Mereka kepalang sore untuk turun, bahkan sejak melihat puncak Lawu, jam sudah menunjukkan pukul 15.00 WIB, bukankah itu waktu yang ditentukan untuk sampai kembali di perkemahan?

Regu III yang berisikan 24 anggota, secara perlahan menuruni bukit dan lereng yang cukup curam untuk dapat menemukan kembali arah yang benar menuju perkemahan. Memasuki jam 17.00 WIB, hujan disertai badai turun begitu derasnya.

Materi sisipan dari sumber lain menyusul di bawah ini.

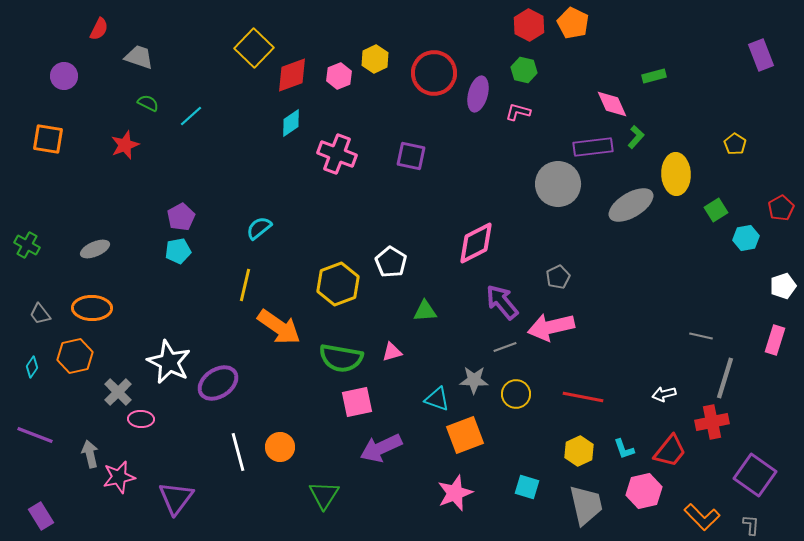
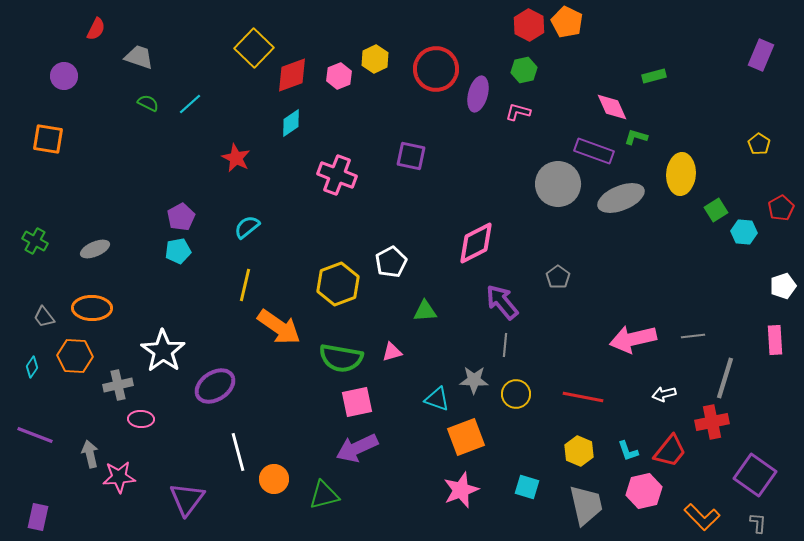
orange pentagon at (573, 23): moved 6 px left, 1 px up
red semicircle at (99, 29): moved 3 px left
purple rectangle at (761, 55): rotated 44 degrees clockwise
green hexagon at (524, 70): rotated 25 degrees counterclockwise
red circle at (434, 73): moved 2 px right, 4 px up
pink diamond at (612, 104): moved 3 px down
cyan line at (191, 116): moved 1 px left, 12 px up
green L-shape at (636, 137): rotated 115 degrees counterclockwise
yellow pentagon at (735, 144): moved 24 px right
red star at (125, 145): moved 111 px right, 13 px down; rotated 24 degrees counterclockwise
purple rectangle at (593, 147): moved 1 px right, 4 px down; rotated 27 degrees clockwise
pink cross at (337, 154): moved 21 px down
yellow ellipse at (676, 174): moved 5 px right; rotated 6 degrees clockwise
gray ellipse at (631, 205): moved 10 px left, 7 px up; rotated 9 degrees clockwise
cyan semicircle at (259, 228): moved 12 px left, 1 px up
cyan hexagon at (746, 238): moved 2 px left, 6 px up; rotated 15 degrees clockwise
green cross at (27, 245): moved 8 px right, 4 px up
white pentagon at (391, 262): rotated 12 degrees clockwise
gray pentagon at (558, 277): rotated 10 degrees counterclockwise
gray trapezoid at (40, 314): moved 4 px right, 3 px down
pink arrow at (551, 327): moved 82 px right, 12 px down
gray line at (701, 336): moved 8 px left; rotated 20 degrees counterclockwise
pink rectangle at (775, 340): rotated 20 degrees counterclockwise
gray line at (505, 347): moved 2 px up; rotated 65 degrees counterclockwise
orange hexagon at (75, 356): rotated 16 degrees clockwise
white star at (169, 362): moved 6 px left, 11 px up; rotated 9 degrees clockwise
purple ellipse at (218, 383): moved 3 px left, 3 px down
gray cross at (118, 392): moved 7 px up; rotated 32 degrees clockwise
orange square at (465, 435): moved 1 px right, 2 px down
orange circle at (280, 447): moved 6 px left, 32 px down
purple arrow at (381, 448): moved 24 px left
cyan L-shape at (624, 449): moved 4 px right, 2 px down
yellow hexagon at (579, 451): rotated 12 degrees counterclockwise
pink star at (119, 477): rotated 8 degrees clockwise
pink star at (455, 493): moved 6 px right, 3 px up
green triangle at (324, 495): rotated 44 degrees clockwise
purple triangle at (176, 498): moved 11 px right, 1 px down
purple rectangle at (41, 516): moved 3 px left, 1 px down; rotated 44 degrees clockwise
gray L-shape at (751, 525): moved 7 px right, 2 px up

Cahaya lampu senter hanya satu-satunya yang dapat diandalkan untuk bisa menemukan arah yang tepat untuk kembali. Tidak ada yang membawa jaket karena tak ada yang mengira akan sedingin ini. Sambil terus menggigil, mereka terus berjalan dengan harapan bisa kembali ke perkemahan sebelum malam.

Hujan mulai mengguyur begitu derasnya, malam juga telah menampakkan kegelapannya. Jam di tangan menunjukkan pukul 19.00, membuat Ustaz Abdul Wahab mengajak anak-anaknya berisitirahat.